_Information provided_
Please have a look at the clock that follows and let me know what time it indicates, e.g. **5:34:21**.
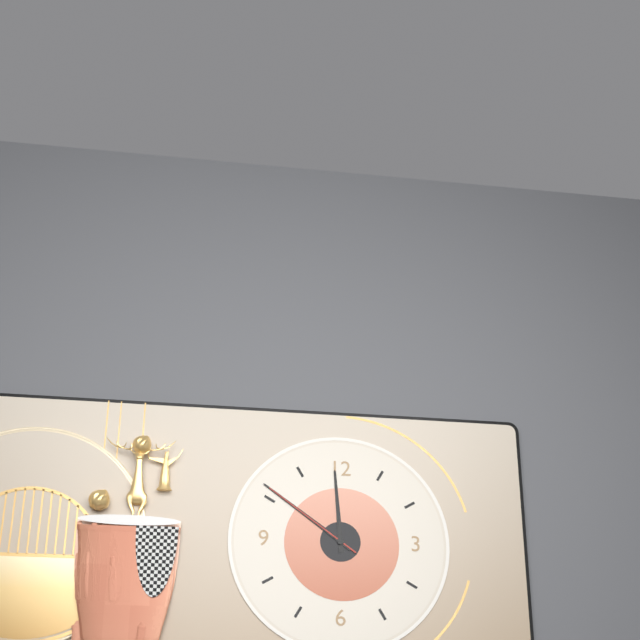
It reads **11:51:51**
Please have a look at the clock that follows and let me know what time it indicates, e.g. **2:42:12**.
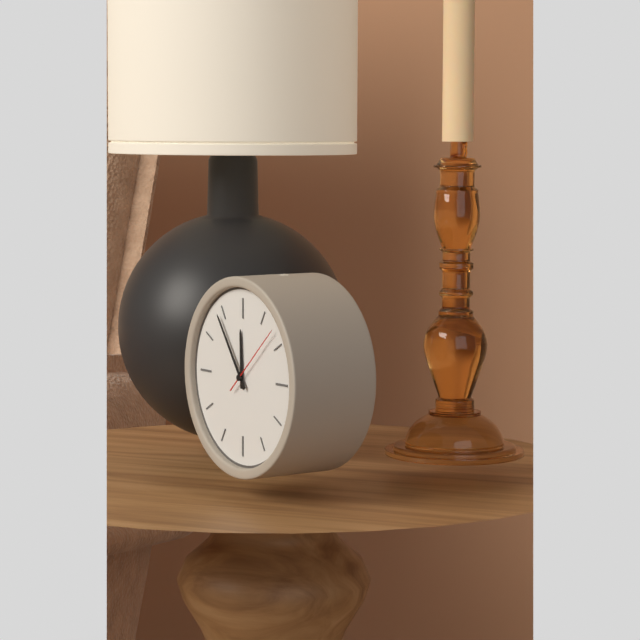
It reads **11:54:08**
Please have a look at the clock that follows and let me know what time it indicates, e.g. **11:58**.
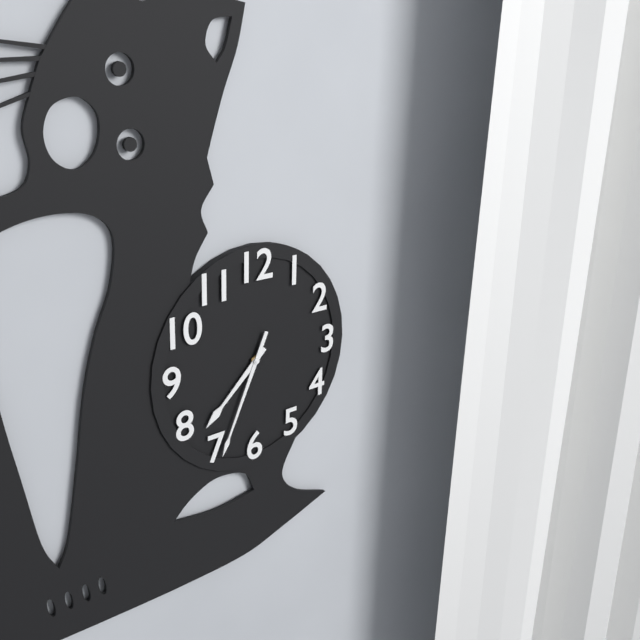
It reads **7:34**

_Task goal_
Collect every line of the listing that contains the word "have", matching case exactly.

_Result of this exercise_
Please have a look at the clock that follows and let me know what time it indicates, e.g. **5:34:21**.
Please have a look at the clock that follows and let me know what time it indicates, e.g. **2:42:12**.
Please have a look at the clock that follows and let me know what time it indicates, e.g. **11:58**.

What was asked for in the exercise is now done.